WHAT YOU ARE ASKED TO DO:
Take from the listing each line that has the string "state".

GIVEN RECORDS:
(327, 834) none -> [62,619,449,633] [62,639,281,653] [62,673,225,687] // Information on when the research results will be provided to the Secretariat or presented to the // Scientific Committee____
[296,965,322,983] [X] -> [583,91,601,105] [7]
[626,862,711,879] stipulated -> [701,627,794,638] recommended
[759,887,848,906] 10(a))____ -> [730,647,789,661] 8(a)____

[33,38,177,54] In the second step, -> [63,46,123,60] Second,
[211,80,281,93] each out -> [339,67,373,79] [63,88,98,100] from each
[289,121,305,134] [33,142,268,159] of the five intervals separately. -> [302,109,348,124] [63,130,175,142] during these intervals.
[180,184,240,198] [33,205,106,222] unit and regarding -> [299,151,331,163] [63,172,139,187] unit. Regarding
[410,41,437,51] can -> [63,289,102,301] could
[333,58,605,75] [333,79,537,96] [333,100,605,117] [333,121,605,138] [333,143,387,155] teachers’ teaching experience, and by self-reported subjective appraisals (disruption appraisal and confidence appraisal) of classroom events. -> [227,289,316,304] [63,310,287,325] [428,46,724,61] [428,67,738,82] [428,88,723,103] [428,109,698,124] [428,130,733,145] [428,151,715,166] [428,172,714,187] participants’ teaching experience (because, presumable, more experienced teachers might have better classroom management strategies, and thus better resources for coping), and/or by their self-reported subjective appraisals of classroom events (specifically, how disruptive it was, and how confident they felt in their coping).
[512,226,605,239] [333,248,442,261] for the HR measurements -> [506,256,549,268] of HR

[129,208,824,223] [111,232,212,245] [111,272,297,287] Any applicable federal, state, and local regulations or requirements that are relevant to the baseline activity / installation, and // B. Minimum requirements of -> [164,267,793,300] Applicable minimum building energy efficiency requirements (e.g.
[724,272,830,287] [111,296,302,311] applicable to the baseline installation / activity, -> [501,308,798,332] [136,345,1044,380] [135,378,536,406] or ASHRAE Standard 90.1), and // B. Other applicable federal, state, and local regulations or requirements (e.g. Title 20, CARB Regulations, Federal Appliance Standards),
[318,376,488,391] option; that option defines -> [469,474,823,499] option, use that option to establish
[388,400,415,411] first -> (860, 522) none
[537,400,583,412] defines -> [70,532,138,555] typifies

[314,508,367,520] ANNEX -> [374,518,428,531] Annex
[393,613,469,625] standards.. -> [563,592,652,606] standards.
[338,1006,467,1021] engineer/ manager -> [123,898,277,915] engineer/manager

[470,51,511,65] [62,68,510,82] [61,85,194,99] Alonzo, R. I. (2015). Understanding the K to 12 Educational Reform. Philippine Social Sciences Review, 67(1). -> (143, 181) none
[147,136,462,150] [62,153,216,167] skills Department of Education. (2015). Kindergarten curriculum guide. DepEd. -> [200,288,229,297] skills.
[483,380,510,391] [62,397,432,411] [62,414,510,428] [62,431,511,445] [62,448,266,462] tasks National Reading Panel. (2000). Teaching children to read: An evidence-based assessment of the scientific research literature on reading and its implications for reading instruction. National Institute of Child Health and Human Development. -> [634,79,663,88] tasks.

SOLUTION FOR THIS EXERCISE:
[129,208,824,223] [111,232,212,245] [111,272,297,287] Any applicable federal, state, and local regulations or requirements that are relevant to the baseline activity / installation, and // B. Minimum requirements of -> [164,267,793,300] Applicable minimum building energy efficiency requirements (e.g.
[724,272,830,287] [111,296,302,311] applicable to the baseline installation / activity, -> [501,308,798,332] [136,345,1044,380] [135,378,536,406] or ASHRAE Standard 90.1), and // B. Other applicable federal, state, and local regulations or requirements (e.g. Title 20, CARB Regulations, Federal Appliance Standards),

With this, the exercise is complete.